# Small hive beetle



## squarepeg (Jul 9, 2010)

in the south, it's common to see a beetle or two in the hive almost every time. best defense is a strong hive, with hygenic bees, no more space than the bees can take care of, and placed where the hive gets sun most of the day. i keep beetle traps in all my hives, currently using the disposable ones. i also kill any beetle i can, with the hive tool or a pair of tweezers.


----------



## Jpoindexter (Oct 22, 2010)

There are a million hive traps out there - but the best thing you can do to keep them from ruining a hive is to keep your hives in full sun. The bees can handle the heat, the beetles cant. Weak hives cannot survive in the shade here in South East Texas. Strong hives may survive the beetles in the shade, but they'll be fighting them every evening when the beetles start coming in. 

-Jay


----------



## New Ky Beekeeper (Jun 27, 2011)

Why does leaving the hive in the sun help control small hive beetle?


----------



## chevydmax04 (May 11, 2009)

my hives had full sun all summer, however now we are coming into winter and I do not want these things wreacking havoc all winter long in there. I will be putting Mite Away + strips in tomorrow afternoon, and I ordered a bunch of beetle traps from Dadant. I also will be opening that hive up for a full inspection to check for larve. 

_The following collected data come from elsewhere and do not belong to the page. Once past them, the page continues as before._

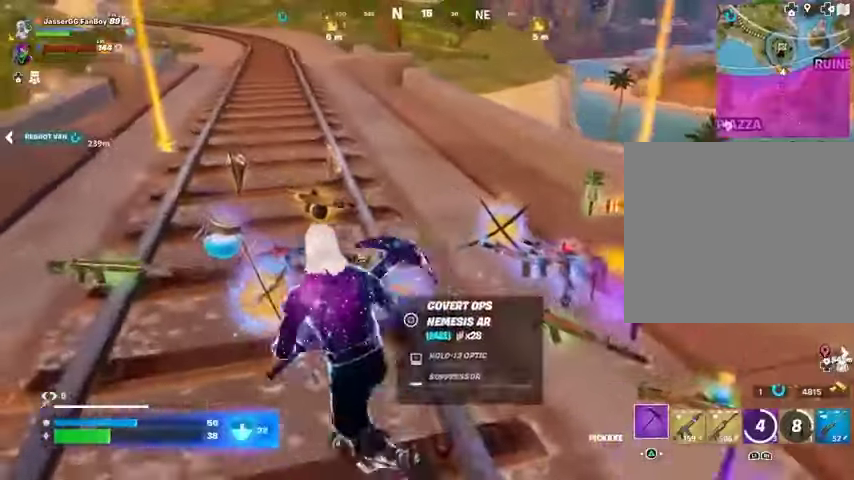
{"buttons": [], "left_stick": "down-left", "right_stick": "right", "events": [[300, "right_stick", "right"], [333, "R1", "down"], [400, "R1", "up"], [433, "left_stick", "down-left"]]}
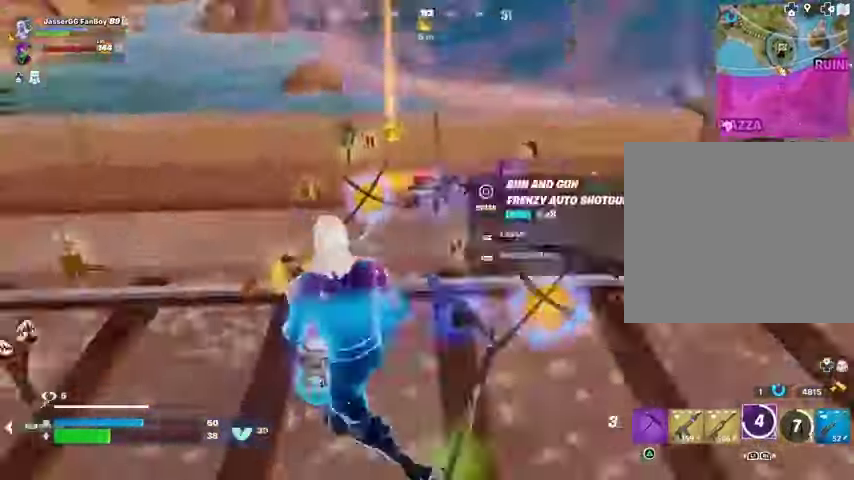
{"buttons": [], "left_stick": "down-left", "right_stick": "center", "events": [[100, "right_stick", "center"], [333, "SQUARE", "down"], [433, "SQUARE", "up"]]}
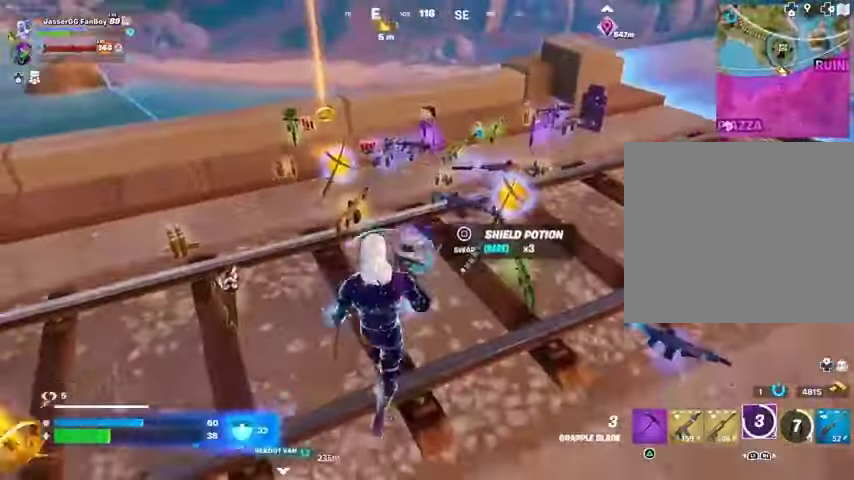
{"buttons": [], "left_stick": "left", "right_stick": "up-left", "events": [[100, "left_stick", "down"], [267, "SQUARE", "down"], [267, "left_stick", "right"], [333, "SQUARE", "up"], [333, "left_stick", "up"], [433, "left_stick", "left"], [500, "right_stick", "up-left"]]}
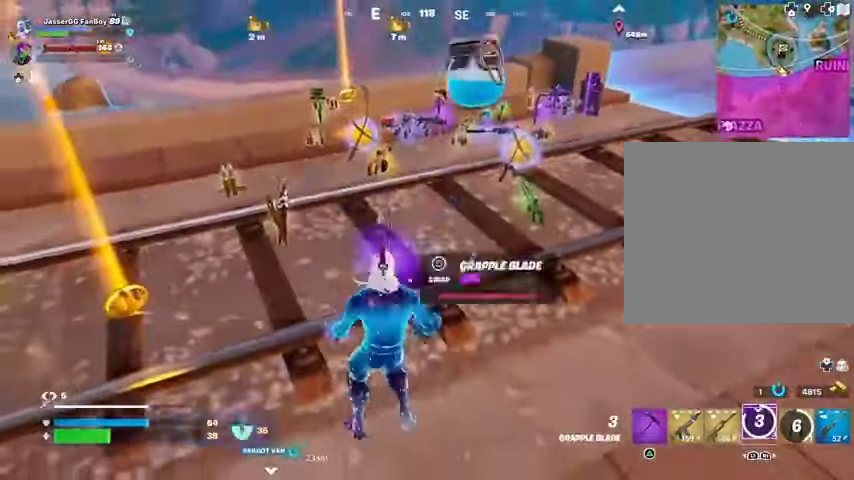
{"buttons": [], "left_stick": "up-left", "right_stick": "right", "events": [[233, "left_stick", "up-left"], [333, "right_stick", "center"], [433, "right_stick", "right"]]}
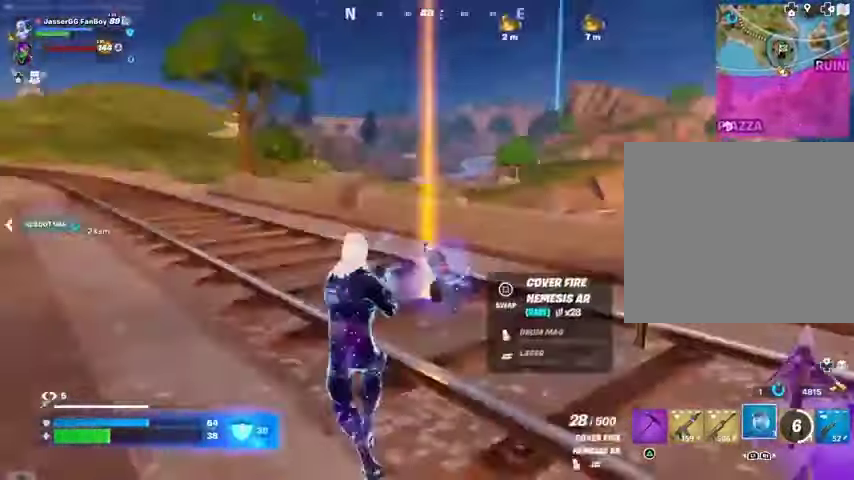
{"buttons": ["R2"], "left_stick": "up-left", "right_stick": "center", "events": [[67, "CROSS", "down"], [133, "left_stick", "right"], [167, "CROSS", "up"], [267, "left_stick", "up"], [333, "right_stick", "center"], [433, "left_stick", "up-left"], [500, "R2", "down"]]}
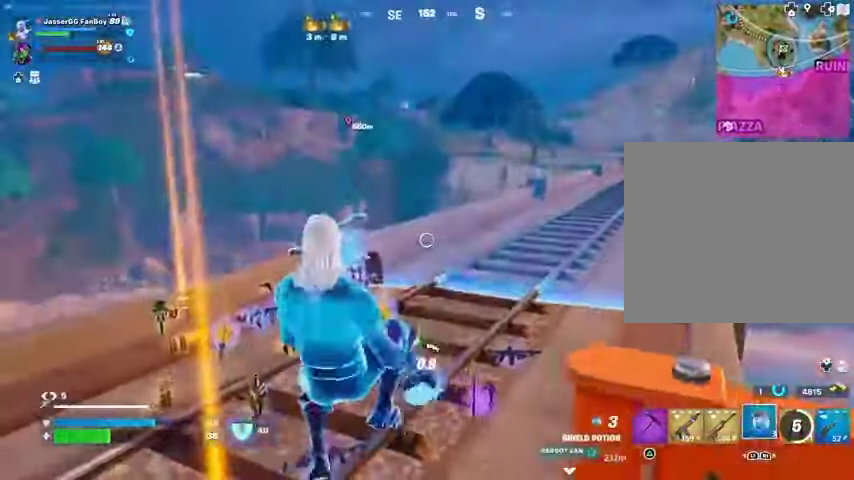
{"buttons": [], "left_stick": "up-left", "right_stick": "center", "events": [[100, "R2", "up"]]}
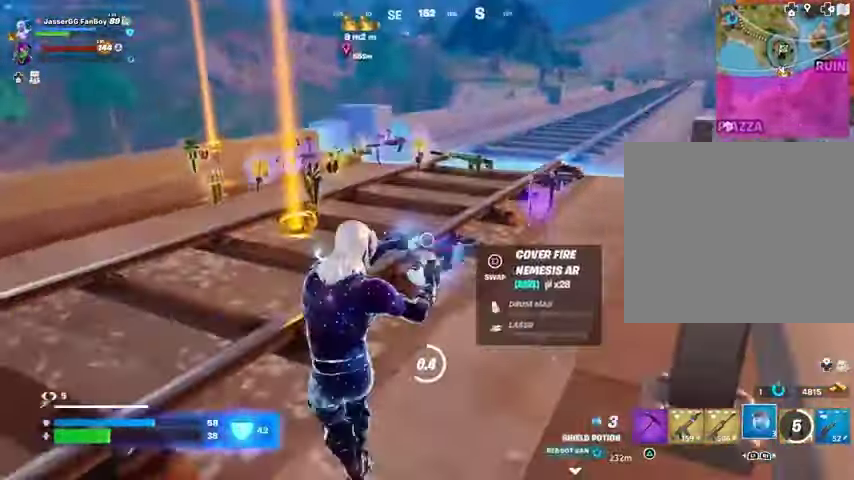
{"buttons": [], "left_stick": "down-right", "right_stick": "center", "events": [[33, "CROSS", "down"], [67, "left_stick", "right"], [100, "CROSS", "up"], [300, "left_stick", "down-right"]]}
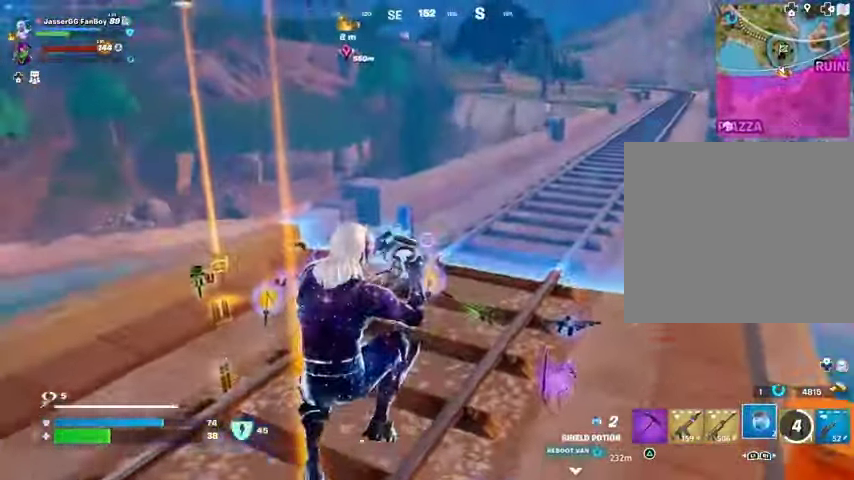
{"buttons": [], "left_stick": "up", "right_stick": "center", "events": [[100, "left_stick", "down"], [367, "left_stick", "left"], [500, "left_stick", "up"]]}
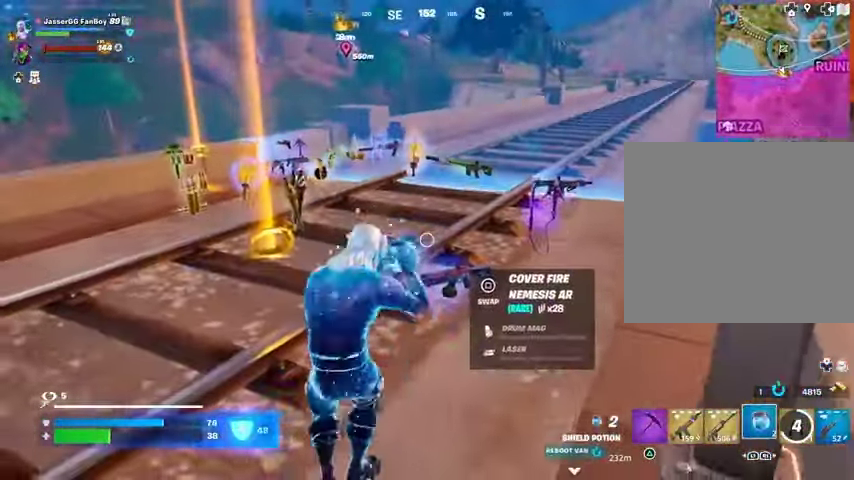
{"buttons": [], "left_stick": "left", "right_stick": "center", "events": [[67, "left_stick", "up-right"], [200, "left_stick", "down-right"], [333, "left_stick", "left"]]}
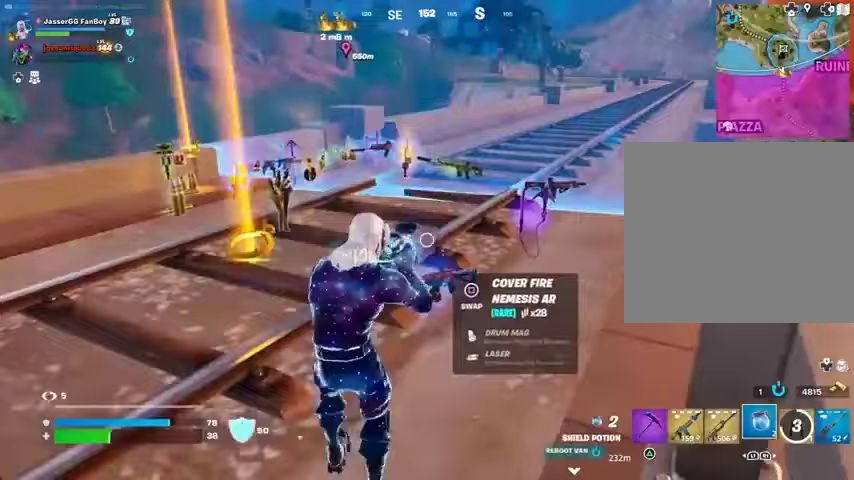
{"buttons": [], "left_stick": "up", "right_stick": "center", "events": [[300, "left_stick", "up"]]}
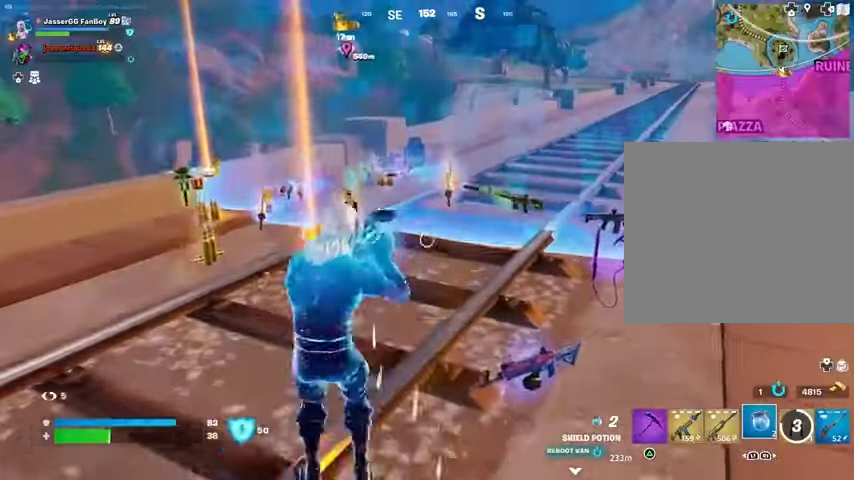
{"buttons": [], "left_stick": "up-right", "right_stick": "center", "events": [[467, "left_stick", "up-right"]]}
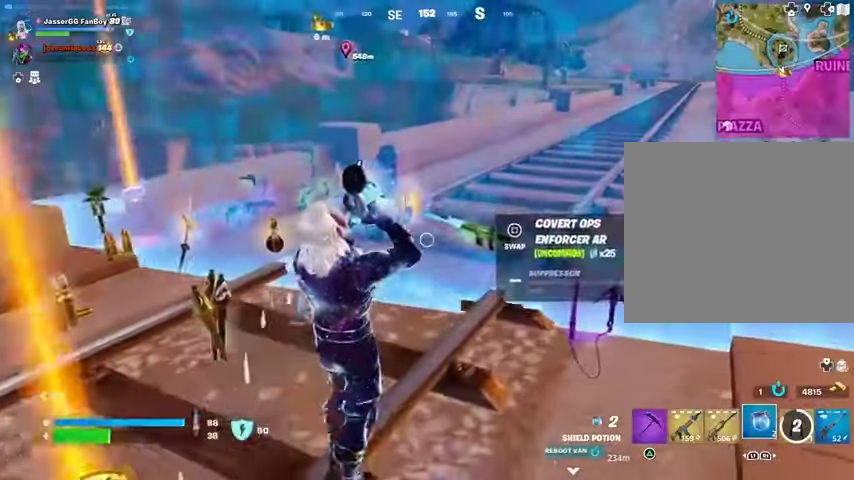
{"buttons": [], "left_stick": "center", "right_stick": "center", "events": [[67, "left_stick", "down-right"], [267, "right_stick", "right"], [333, "left_stick", "center"], [400, "right_stick", "center"]]}
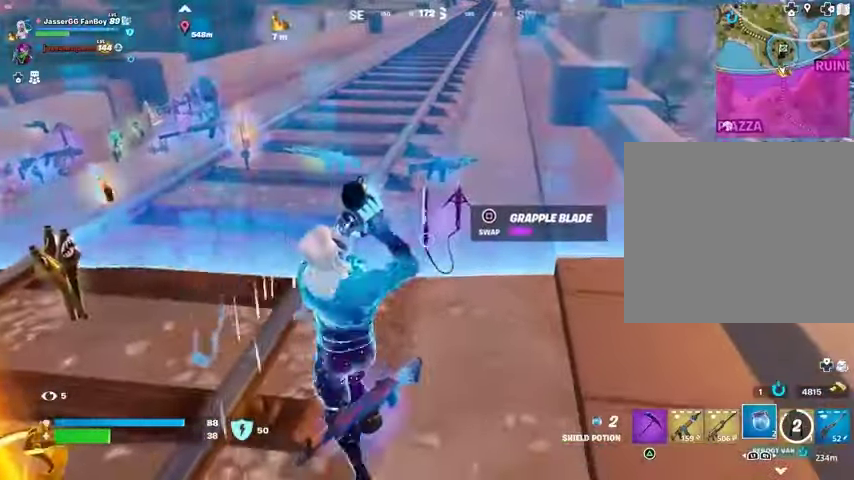
{"buttons": [], "left_stick": "center", "right_stick": "center", "events": [[67, "left_stick", "up-left"], [200, "left_stick", "down-right"], [300, "left_stick", "up"], [433, "left_stick", "down"], [500, "left_stick", "center"]]}
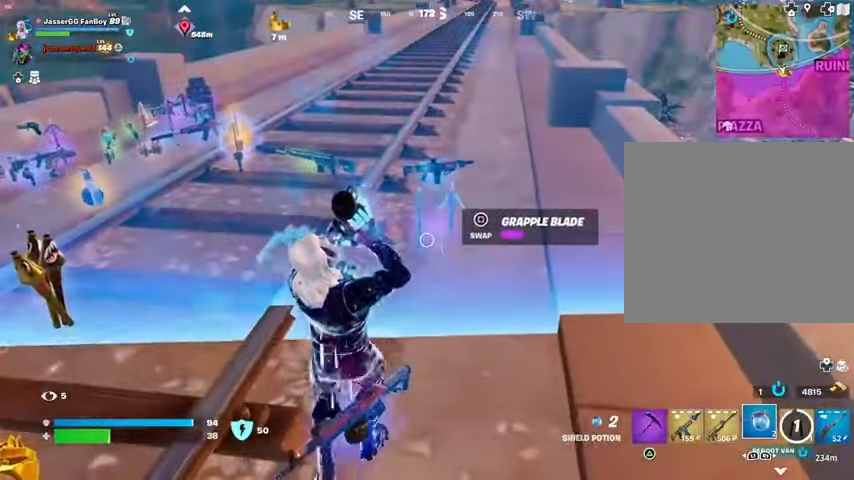
{"buttons": [], "left_stick": "down-left", "right_stick": "center", "events": [[33, "left_stick", "up"], [133, "left_stick", "down-right"], [233, "left_stick", "up"], [333, "left_stick", "down-right"], [433, "left_stick", "center"], [467, "SQUARE", "down"], [500, "SQUARE", "up"], [500, "left_stick", "down-left"]]}
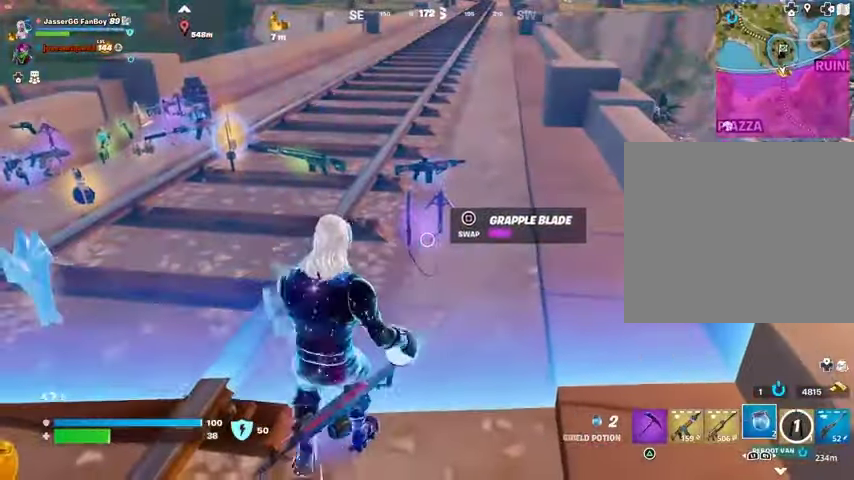
{"buttons": [], "left_stick": "up-left", "right_stick": "left", "events": [[167, "right_stick", "left"], [333, "left_stick", "up-left"], [367, "L3", "down"], [467, "L3", "up"]]}
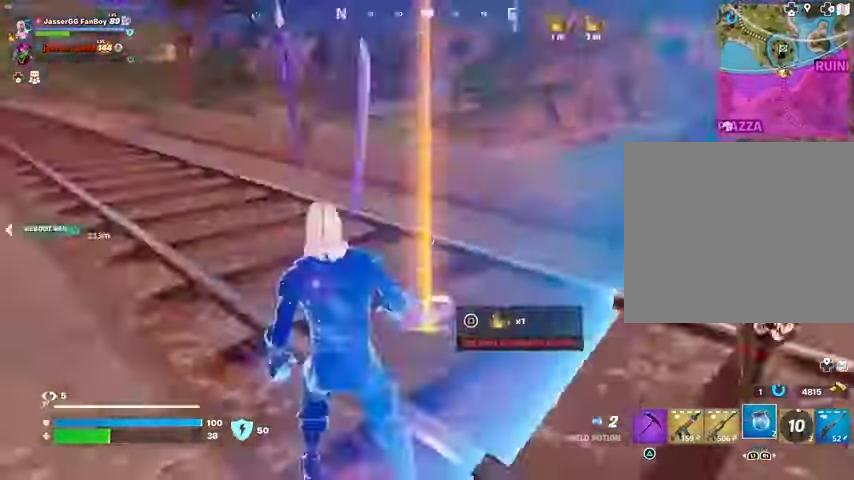
{"buttons": [], "left_stick": "up", "right_stick": "center", "events": [[33, "left_stick", "up"], [167, "right_stick", "center"], [300, "CROSS", "down"], [333, "CROSS", "up"]]}
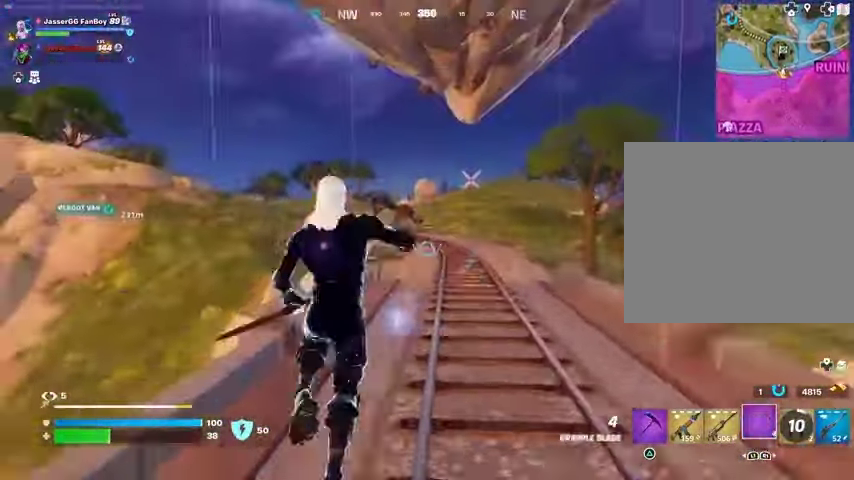
{"buttons": [], "left_stick": "up", "right_stick": "center", "events": [[133, "L2", "down"], [233, "L2", "up"]]}
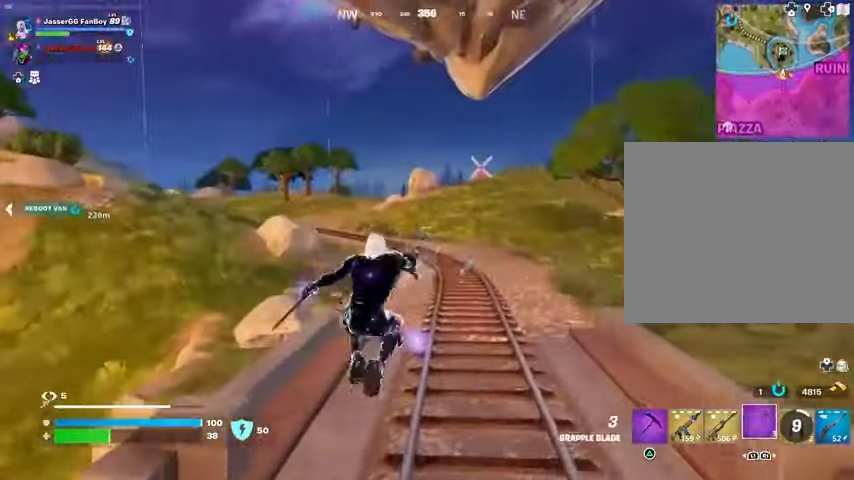
{"buttons": [], "left_stick": "up-right", "right_stick": "center", "events": [[67, "left_stick", "up-right"], [67, "right_stick", "left"], [300, "right_stick", "center"]]}
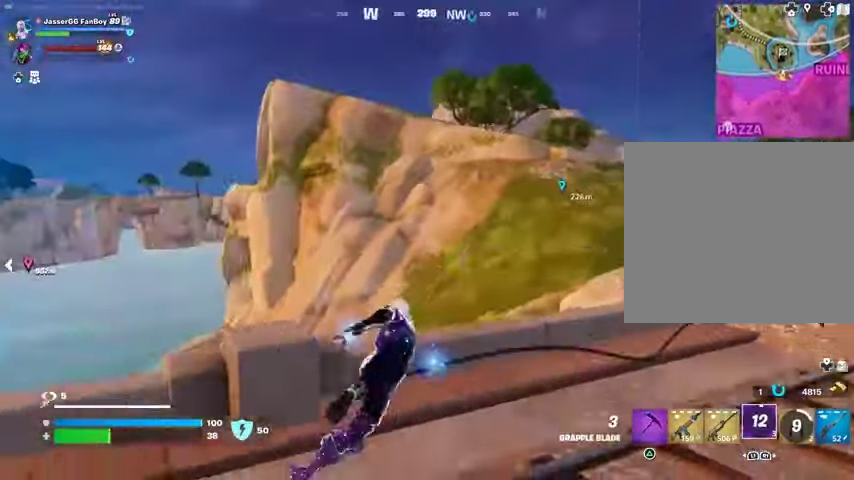
{"buttons": [], "left_stick": "up-right", "right_stick": "center", "events": [[133, "right_stick", "right"], [200, "right_stick", "center"]]}
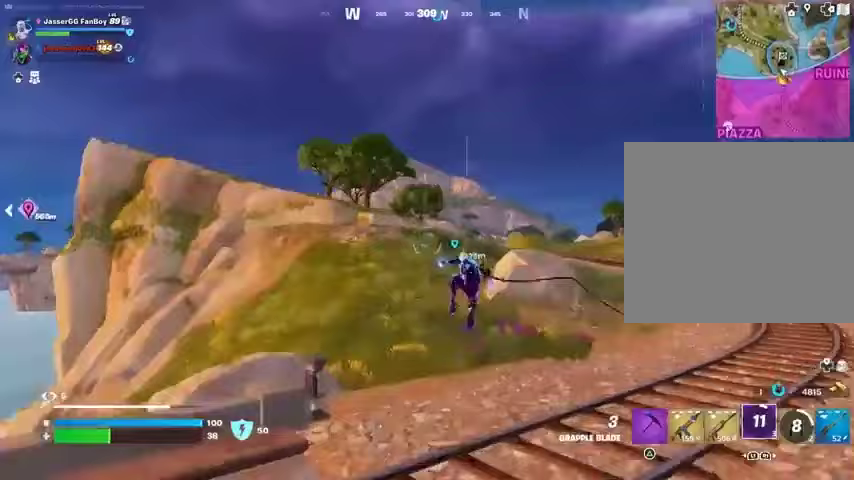
{"buttons": [], "left_stick": "up-right", "right_stick": "center", "events": [[100, "L2", "down"], [167, "L2", "up"], [233, "L2", "down"], [367, "L2", "up"]]}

After doing some reading I am finding that the hive beetle leaves the hive to lay eggs in the ground outside the hive, is this true? and if so how are they getting back in since my hives are elevated 12 inches above the ground.


----------



## chevydmax04 (May 11, 2009)

NYBEEKEEPER--- I purchased a bee suit for granddaughter the other day from Dadant, had her down there today for her first hive visit, we pulled honey supers today. She is just 2 years old and she loved it! once she got her first taste of honey I could not keep her fingers out of the frames! LOL


----------



## Gypsi (Mar 27, 2011)

In my seriously limited experience, I have deduced that shb FLY into the hive, lay eggs in the hive, the larva tear up the wax, then they drop to the ground to pupate into adult beetles. Someone with more experience please correct me if I am wrong. 

Gypsi


----------



## chevydmax04 (May 11, 2009)

So Gypsi, I think that you are correct, and if that is the case are or are we not going about killing them off in the wrong manner, why are we trapping only the adult beetles, why are we not also trapping the larva when they are leaving the hive to pupate? Prehaps a modified trap that sits on the out edge of the botom board? Trap the larva as they leave the colony, they drop into a trap of some kind?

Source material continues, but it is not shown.